Protection Connection, a University Health Center program that launched in February, has already distributed over 5,000 condoms via its Hot Spots in the EMU. The program aims to reduce the stigma around talking about sex, as well as promote protection against sexually transmitted infections.
“Let’s be real, people are having sex,” said Kaleigh Jodice, a junior PPPM major. Jodice works for the health center distributing condoms to Protection Connection hot spots and residence halls.
Students are just not always having the safest sex, research shows. One in four college students is estimated to contract a sexually transmitted infection, said Adria Godon-Bynum, the manager of health promotion at the health center. That number increases to one in two adults, attending college or not, among people 25 and younger.
“We’re over 18, and we’re in college. I think having the supplies makes it known that it’s not something weird that we can’t talk about,” Jodice said, regarding the two hot spots in the EMU that house free internal and external condoms, lubricant, dental dams and love gloves. “Having the supplies on campus shows you’re allowed to have pleasure and do things for fun and that’s okay.”
In addition to the hot spots and delivery service, Protection Connection is hosting an event on Tuesday with Planned Parenthood to discuss communication about sex in relationships. The event will be from 11:30 a.m. to 1:30 p.m. in the EMU and will feature a build-your-own safer sex supply kit. April is Sexual Assault Awareness Month, so the event will shed some light on the issue as well.

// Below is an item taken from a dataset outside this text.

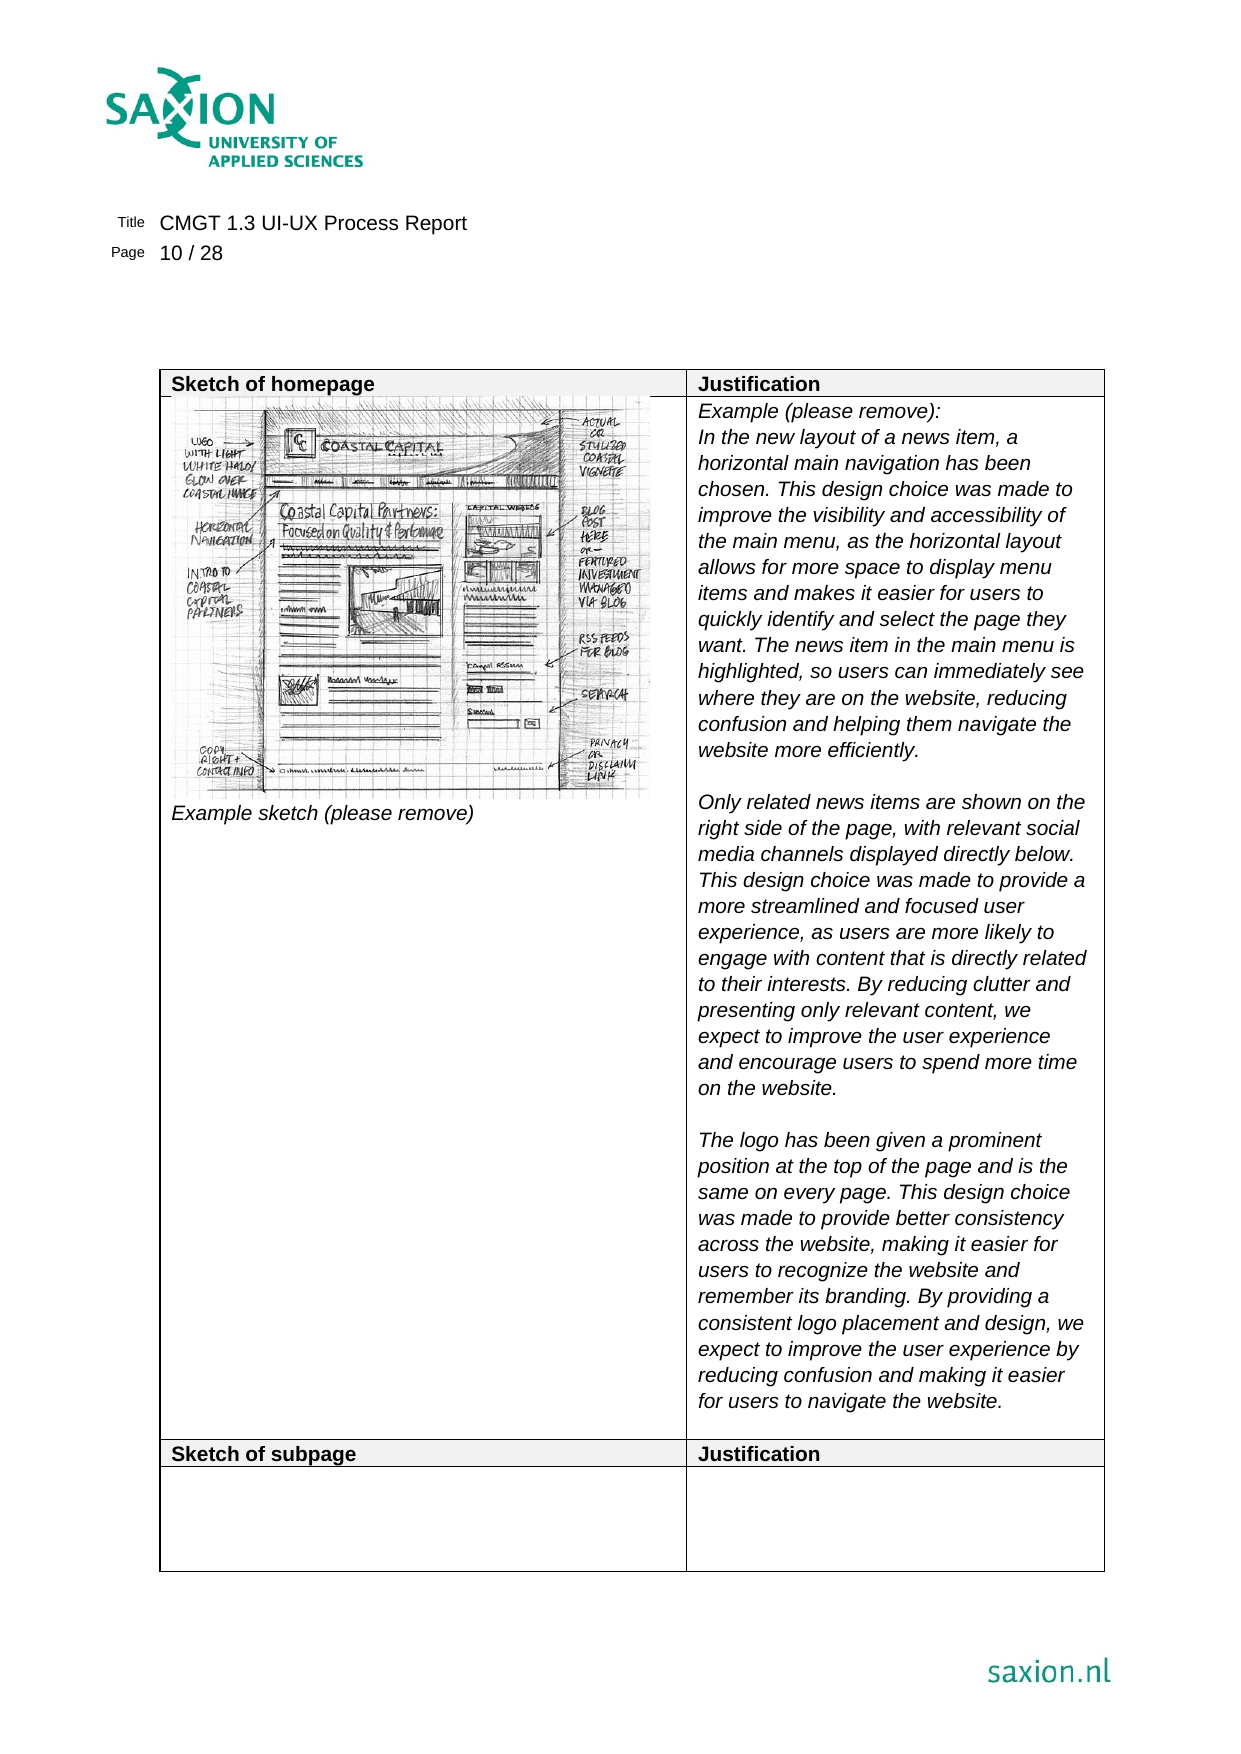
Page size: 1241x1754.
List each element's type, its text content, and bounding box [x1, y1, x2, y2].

Protection Connection aims to increase awareness about STIs and encourage the use of protection, said Godon-Bynum. “There’s a unique set of risk factors that college students experience that increase their risk for STI contraction, including substance misuse and abuse, having multiple partners, a lack of understanding of the risk involved and things like that,” she said. “So knowing that we have what we would consider a high-risk population, we felt like we needed to start looking at ways we could help reduce the incidents.”
Hot spots are located in the EMU by the bathrooms near Falling Sky, near the Fishbowl restrooms by Chipotle, in the Student Rec Center near the cycling studio and supplies are also in the Duck Nest and the LGBTQIA office, according to the health center’s website. The hot spots were installed during week 6 of winter term this year.
“As long as people are taking them, even if they don’t need them that day or that night, even if they’re taking them because they think they’re funny or they want to show their friends, it’s normalizing it in a way that might help somebody in their community access them in the future,” Godon-Bynum said.
The delivery service, which is also new this year, allows students living in residence halls to select which kinds of supplies they want through an online ordering system. The protective supplies are then delivered in discreet packages to their dorm mailbox.
The hot spots have proven to be popular. From their installation date to the end of winter term, the Hot Spots have distributed:
-
5,270 external condoms
-
3,539 lubricant packets
-
531 internal condoms
-
516 dental dams and
-
248 love gloves
The hot spots are filled every weekday, which is more than the Protection Connection team had anticipated, said Gordon-Bynum.
“The need and demand and volume is definitely higher than we were anticipating, which speaks well of what we’re doing,” she said.
Something like internal condoms, for example, may help women feel more in control of their use of protection during sex, said Hannah Hamling, a senior PPPM major that also works for Protection Connection. “The internal condoms are cool because you can leave them in for a long time,” while going on a date or otherwise, she said.
“It just increases female autonomy,” added Jodice.
The program’s coordinators said they are collecting data on the use of the hot spots and delivery service and will use that information to expand the program in the future, potentially to Fraternity and Sorority Life houses and other student-centered areas on campus.
For Jodice, the program’s inclusivity is one of the highlights: “We’re just trying to create a community for everyone where they can have pleasure and not have to worry about diseases or pregnancy as well.”